Reporting policies vary at Iowa's private colleges

The Fairfield Ledger/March 5, 2004
By Erik Gable

Some colleges automatically report incidents such as the Monday afternoon classroom attack at M.U.M. to police; others have no formal policy.

In the days following Monday evening's fatal stabbing on the Maharishi University of Management campus, questions arose about the university's handling of an assault that happened earlier the same day.

Shuvender Sem, the 24-year-old student from Pennsylvania charged with stabbing M.U.M. freshman Levi Butler to death in the university's dining hall, had allegedly attacked another student in class Monday afternoon, stabbing him in the face with a pen.

After the assault, Joel Wysong, the university's dean of men, took Sem into his custody. According to Wysong's account, Wysong took the student back to his own apartment, where they made arrangements for Sem to return home the following day. After about three hours, while Wysong was in another room, he heard Sem leave the apartment. Wysong found Sem in Annapurna Dining Hall and sat down about 30 feet away to keep an eye on him; about 10 minutes later, the stabbing occurred.

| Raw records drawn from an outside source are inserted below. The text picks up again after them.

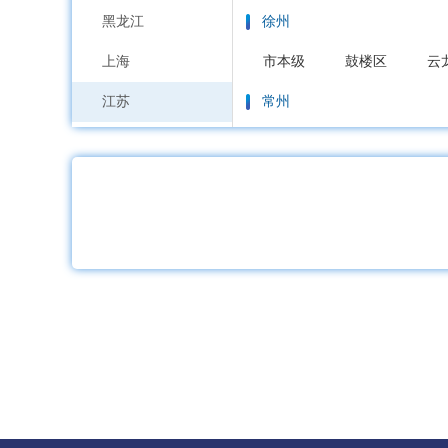
黑龙江
徐州
上海
市本级
鼓楼区
云
江苏
常州
浙江
市本级
天宁区
钟
安徽
苏州
福建
市本级
虎丘区
吴
江西
南通
山东
市本级
通州区
崇
河南
连云港
湖北
市本级
连云区
海
湖南
淮安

The paring knife used in the stabbing had been taken from Wysong's apartment.

After the fatal stabbing of Butler, when authorities learned of the previous incident, they filed an aggravated assault charge against Sem in addition to the first-degree murder charge.

Critics, many of whom called The Fairfield Ledger or posted their opinions on the newspaper's Web site at ffledger.com, charged the university with negligence for not calling the police after the first incident.

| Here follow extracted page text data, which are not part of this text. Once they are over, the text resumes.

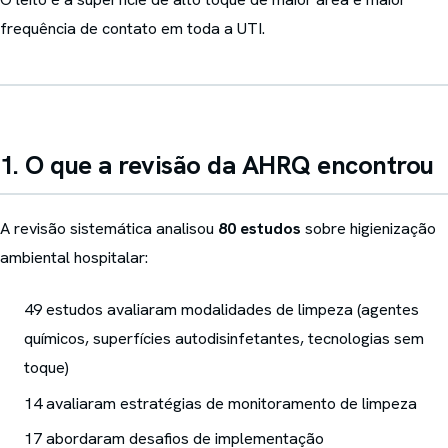
frequência de contato em toda a UTI.
1. O que a revisão da AHRQ encontrou
A revisão sistemática analisou
80 estudos
sobre higienização
ambiental hospitalar:
49 estudos avaliaram modalidades de limpeza (agentes
químicos, superfícies autodisinfetantes, tecnologias sem
toque)
14 avaliaram estratégias de monitoramento de limpeza
17 abordaram desafios de implementação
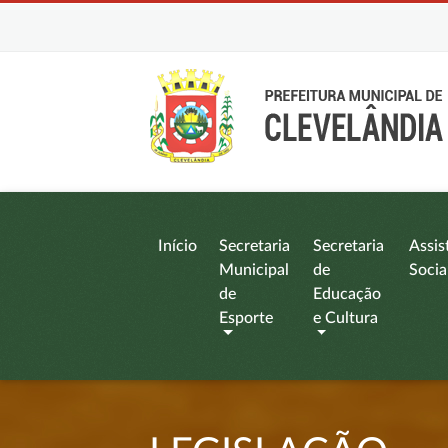
Início
Secretaria
Secretaria
Assis
Municipal
de
Socia
de
Educação
Esporte
e Cultura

University officials said they had no reason to believe Sem was a danger to other students. They also said it is not the university's policy to press criminal charges against its own students.

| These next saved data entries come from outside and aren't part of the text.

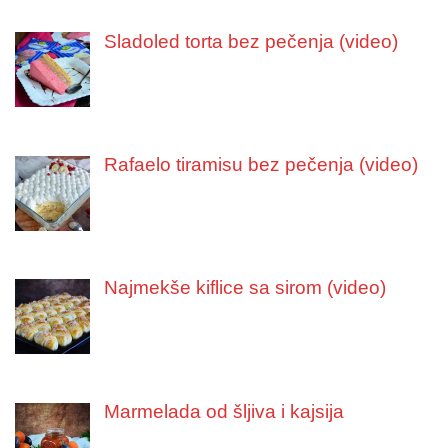
Sladoled torta bez pečenja (video)
Rafaelo tiramisu bez pečenja (video)
Najmekše kiflice sa sirom (video)
Marmelada od šljiva i kajsija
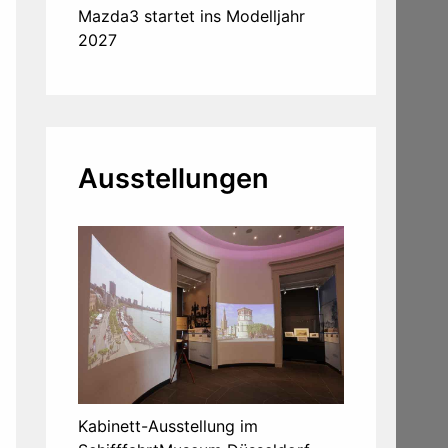
Mazda3 startet ins Modelljahr
2027
Ausstellungen
Kabinett-Ausstellung im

The Fairfield Ledger asked several private colleges in Iowa about their crime reporting policies. Of the six who responded to the request in time for today's paper, some have policies in place requiring the police to be contacted if a student assaults another student and some do not. Most of the administrators consulted, however, said they would probably report such an assault to local authorities.

At Drake University in Des Moines, if campus authorities are aware of an assault, they typically involve the Des Moines Police Department.

"If an assault is reported to us," said Capt. Les Wheeler of the Drake security office, "we're very likely to report it to the police department."

"Typically, it's been our policy to report assaults to the police," said Tom Crady, vice president for student services at Grinnell College in Grinnell. An exception, Crady said, is sometimes made if the victim of a sexual assault does not want the incident reported.

Crady said it's difficult to say what action Grinnell administrators would have taken if they were in M.U.M.'s shoes, but "any time there's a crime on campus that poses a risk to campus, we want to involve the police."

"We would certainly take action, there's no doubt about that," he said, but added it's hard to tell exactly what that action would have been.

Edie Huss, director of campus safety and security for Loras College in Dubuque, said Loras would "absolutely" follow up with local police on an incident such as the classroom attack.

"We definitely would have involved them," she said, adding that notifying police is written into the college's policy.